What to do in that 5th District Delegate race

Making a long story short, I am voting for Michael Osborne. If you want to know why, read on.

In the 5th District House of Delegates race in Virginia, we have two candidates:

  • Republican Israel O’Quinn, community and government relations director for Food City’s parent company, K-VA-T Food Stores
  • Independent Michael Osborne, a former pastor educated at Graham Bible College and Liberty University who owns Our Father’s House Christian Bookstore and regards his major disagreement points with Democrats “the moral issues.”

I have read the newspaper interviews, but I have not heard Israel O’Quinn speak. If you haven’t noticed, Republicans aren’t making house calls. They are speaking to their own choirs and not very available to the public. I have bumped into Michael Osborne twice without even trying.

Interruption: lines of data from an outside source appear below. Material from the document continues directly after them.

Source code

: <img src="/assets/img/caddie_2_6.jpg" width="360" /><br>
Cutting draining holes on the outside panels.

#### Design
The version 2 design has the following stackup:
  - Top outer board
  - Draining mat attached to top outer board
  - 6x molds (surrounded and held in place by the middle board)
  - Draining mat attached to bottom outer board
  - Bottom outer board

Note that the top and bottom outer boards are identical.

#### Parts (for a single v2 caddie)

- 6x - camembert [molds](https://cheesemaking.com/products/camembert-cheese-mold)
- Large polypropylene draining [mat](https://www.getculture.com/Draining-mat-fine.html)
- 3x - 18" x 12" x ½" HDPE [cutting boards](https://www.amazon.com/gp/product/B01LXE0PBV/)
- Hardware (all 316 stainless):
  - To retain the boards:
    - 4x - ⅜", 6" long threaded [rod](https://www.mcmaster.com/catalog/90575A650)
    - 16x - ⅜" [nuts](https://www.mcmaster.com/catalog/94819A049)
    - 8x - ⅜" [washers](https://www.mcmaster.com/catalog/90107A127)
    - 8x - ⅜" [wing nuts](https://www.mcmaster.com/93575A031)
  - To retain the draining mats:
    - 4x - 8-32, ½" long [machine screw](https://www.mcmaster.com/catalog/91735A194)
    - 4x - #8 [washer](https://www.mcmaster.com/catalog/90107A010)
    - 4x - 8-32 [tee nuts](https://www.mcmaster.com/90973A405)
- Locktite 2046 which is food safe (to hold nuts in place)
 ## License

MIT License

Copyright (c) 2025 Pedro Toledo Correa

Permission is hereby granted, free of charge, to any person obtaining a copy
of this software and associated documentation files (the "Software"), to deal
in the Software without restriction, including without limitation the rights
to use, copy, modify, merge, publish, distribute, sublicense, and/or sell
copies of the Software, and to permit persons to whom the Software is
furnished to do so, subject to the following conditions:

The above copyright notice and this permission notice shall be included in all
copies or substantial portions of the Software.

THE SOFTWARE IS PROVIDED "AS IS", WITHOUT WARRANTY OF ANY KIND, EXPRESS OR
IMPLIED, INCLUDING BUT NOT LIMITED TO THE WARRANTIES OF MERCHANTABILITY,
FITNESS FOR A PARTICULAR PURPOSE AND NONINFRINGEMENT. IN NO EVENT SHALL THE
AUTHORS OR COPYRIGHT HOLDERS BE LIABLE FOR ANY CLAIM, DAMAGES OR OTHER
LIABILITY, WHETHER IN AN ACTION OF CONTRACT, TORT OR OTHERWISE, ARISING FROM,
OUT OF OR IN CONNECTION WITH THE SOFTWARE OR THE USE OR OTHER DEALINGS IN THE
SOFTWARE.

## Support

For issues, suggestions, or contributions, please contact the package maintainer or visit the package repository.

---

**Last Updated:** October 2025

The first time that I met Osborne, who likes to be called “Oz,” was at a candidate forum at Virginia Highlands Community College. He did not talk about the issues, just about being a minister and a Christian, and I think he mentioned coal. Then someone asked him about Cap and Trade, and he stated that he was against it. I asked him if he knew of any places in the United States or elsewhere that Cap and Trade was being used, and he did not. I told him there were such places and suggested that he do a Google search and inform himself on the issue. Then I put Oz in my book as a social conservative who did not have any knowledge of other issues and decided I wouldn’t vote for anyone in the 5th District race for Virginia House of Delegates.

Tonight I got to talk with Oz again when he attended the Washington County Democrats potluck at Abingdon High School. I saw him come into the room, and he came directly to me and told me he had done as I suggested and informed himself on Cap and Trade. We talked about Cap and Trade for a few minutes, then about energy in general, and about the future of energy, the Keystone XL pipeline, and associated ideas, like national energy independence. He was still not incredibly well-informed on a wide range of the energy issues, but to be fair these are national issues and not state issues. More to the point, he had remembered my question, he had learned about Cap and Trade, and he was talking with me about it.

Personally, I think Oz would make a better Democrat than he would a Republican, since I have not met a Republican in the past 15 years who was interested, willing to learn something, or willing to discuss an issue with someone who disagreed.

His opponent Israel O’Quinn is a Republican with a possible personal interest in privatizing the ABC stores in Virginia, which is an economic mistake at least equal to the car tax fiasco. He will be a rubber stamp for the regressive administration now in Richmond, otherwise he would not be their pick or have their solid — and impressively well-funded — backing. There is a chance that with Oz we will have a delegate who informs himself on the issues, thinks about what is best for southwest Virginia, and listens to his constituents and not just to his political and corporate sponsors.